The gerrymandering of districts was originally designed to keep stuff like this from happening, but it has done so much more and probably more than the architects of it originally intended. Those that study the competitiveness of House races have noticed something over time. Well under half are decided by ten points or less either way. Since the Supreme Court neutered the Voting Rights Act, the gap has been widening.

Of course, the Supreme Court is just one example of how gerrymandering has reared its ugly head. The Republicans have won exactly won election by majority since 1988. Yet, there is a 6-3 court on the conservative side and prominent Republicans are trying to convince us the country is center-right. What exactly is the evidence of that?

The damage is two-fold. Sure, we could look at this narrowly and say there are more Republicans in government than the demographics suggest their should be. Yet, that’s a small way to look at it. The secret lies in the non-competitive nature of those districts. Well over 300 of the 435 districts are currently non-competitive. If I don’t have to convince a majority to vote for me then I don’t have to be reasonable. I don’t have to compromise. In fact, the more extreme I can be the better.

If you want to fix what ails us you fix our democracy. Simply put, Congress needs to reflect the values of the people. If you look at individual planks of the legislation that passes the House (but not the Senate) then you’ll see that even a majority of people that consider themselves Republican consider them to be good ideas. So, it isn’t about Republicans vs. Democrats or any kind of a shift in the values that people actually have. Most people believe in fairness. Most people believe in compassion. Most people believe in human decency. We just have a system that rewards people that don’t believe in those things.

Those people then get to appoint our judges. Those judges then become the arbiters of justice. Sure, we notice huge trials like the Rittenhouse trial, but the key are the smaller ones no one pays attention to on a daily basis. They are the ones that incarcerate hundreds of thousands of people on drug charges or fail to protect women from would be predators. When heads repeatedly becomes tails it can catch up with you. When up is repeatedly force fed to us as down it takes its toll. People of a lesser mind come to believe justice is actually being served. People of a greater mind see the injustice and become either angry or apathetic. Neither serves us well.

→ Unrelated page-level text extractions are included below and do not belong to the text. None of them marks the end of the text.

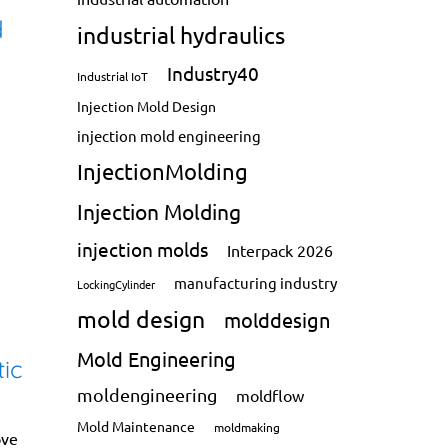
d
industrial hydraulics
Industry40
Industrial IoT
Injection Mold Design
injection mold engineering
InjectionMolding
Injection Molding
injection molds
Interpack 2026
manufacturing industry
LockingCylinder
mold design
molddesign
Mold Engineering
ic
moldengineering
moldflow
Mold Maintenance
moldmaking
ove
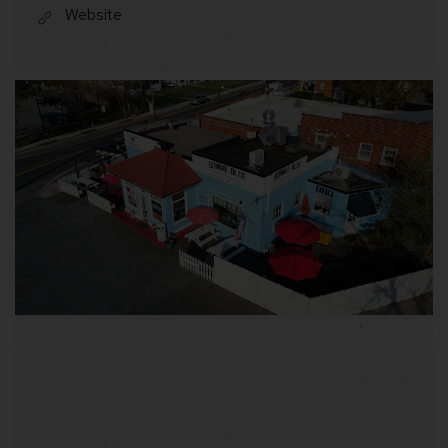
Website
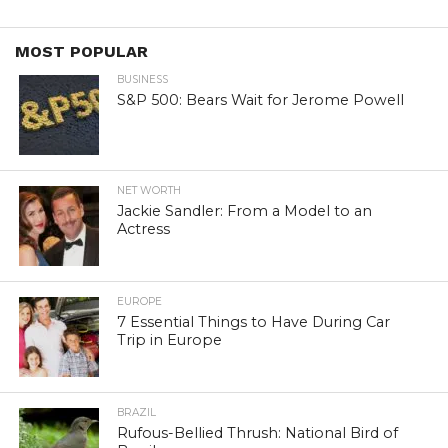
MOST POPULAR
BUSINESS
S&P 500: Bears Wait for Jerome Powell
NET WORTH
Jackie Sandler: From a Model to an
Actress
EUROPE
7 Essential Things to Have During Car
Trip in Europe
BRAZIL
Rufous-Bellied Thrush: National Bird of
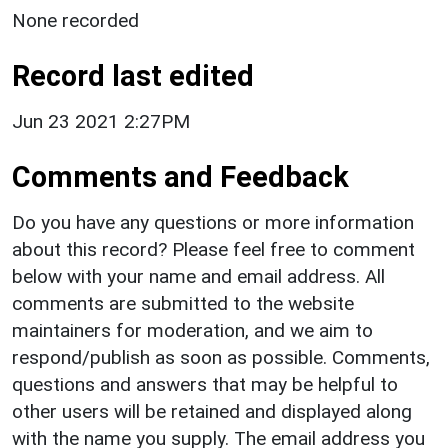
None recorded
Record last edited
Jun 23 2021 2:27PM
Comments and Feedback
Do you have any questions or more information
about this record? Please feel free to comment
below with your name and email address. All
comments are submitted to the website
maintainers for moderation, and we aim to
respond/publish as soon as possible. Comments,
questions and answers that may be helpful to
other users will be retained and displayed along
with the name you supply. The email address you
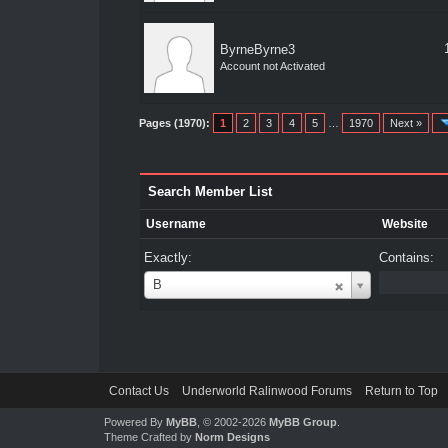
ByrneByrne3
Account not Activated
Pages (1970):
1
2
3
4
5
…
1970
Next »
Search Member List
Username
Website
Exactly:
Contains:
Username
B
Contact Us
Underworld Ralinwood Forums
Return to Top
Powered By
MyBB
, © 2002-2026
MyBB Group
.
Theme Crafted by
Norm Designs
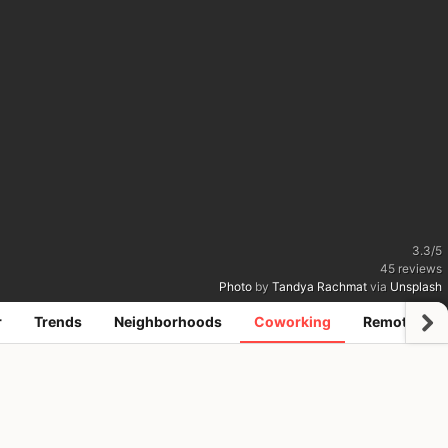
3.3
/
5
45
reviews
Photo
by
Tandya Rachmat
via
Unsplash
r
Trends
Neighborhoods
Coworking
Remote jobs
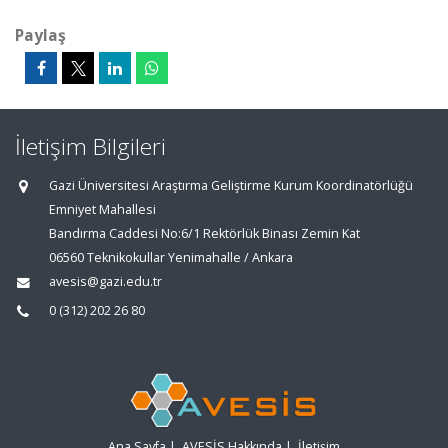
Paylaş
İletişim Bilgileri
Gazi Üniversitesi Araştırma Geliştirme Kurum Koordinatörlüğü
Emniyet Mahallesi
Bandırma Caddesi No:6/1 Rektörlük Binası Zemin Kat
06560 Teknikokullar Yenimahalle / Ankara
avesis@gazi.edu.tr
0 (312) 202 26 80
Ana Sayfa
|
AVESİS Hakkında
|
İletişim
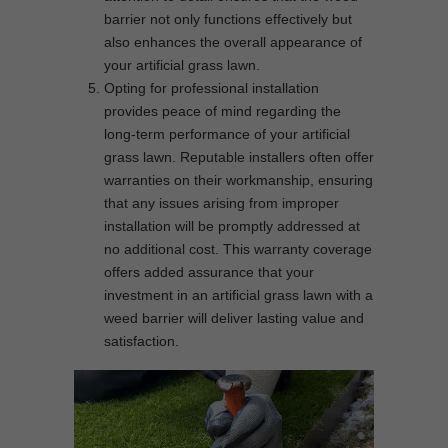
barrier not only functions effectively but
also enhances the overall appearance of
your artificial grass lawn.
Opting for professional installation
provides peace of mind regarding the
long-term performance of your artificial
grass lawn. Reputable installers often offer
warranties on their workmanship, ensuring
that any issues arising from improper
installation will be promptly addressed at
no additional cost. This warranty coverage
offers added assurance that your
investment in an artificial grass lawn with a
weed barrier will deliver lasting value and
satisfaction.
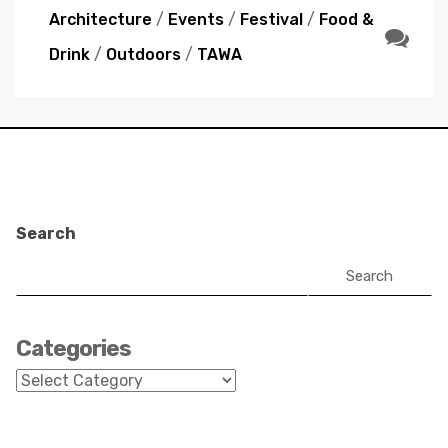
Architecture
/
Events
/
Festival
/
Food &
Drink
/
Outdoors
/
TAWA
Search
Search
Categories
Categories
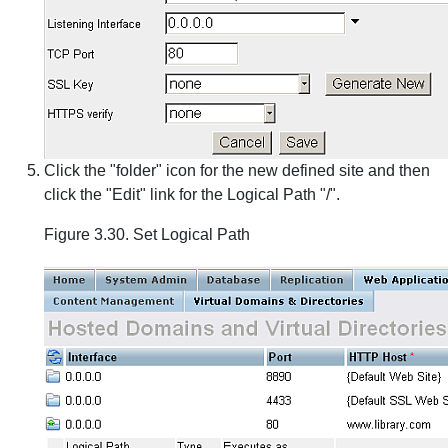
Click the "folder" icon for the new defined site and then
click the "Edit" link for the Logical Path "/".
Figure 3.30. Set Logical Path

We know how to fix it, but the question is whether we have the will to do it. We simply take the drawing of districts out of human hands. Studies have shown that computers can draw districts that can flip the switch. Instead of over 300 non-competitive districts we would have over 300 competitive ones. Suddenly the Lauren Boeberts and Majorie Taylor Greenes go away. You might lose the occasional AOC or Sheila Jackson Lee too. Either that or those politicians learn to speak to a larger demographic. I imagine some would adapt and some wouldn’t. What would remain would be a body politic that would reflect the real values of those that vote for them. Then come the judges and everyone else on down. It won’t happen overnight, but we didn’t get here overnight either. It just seems like we did.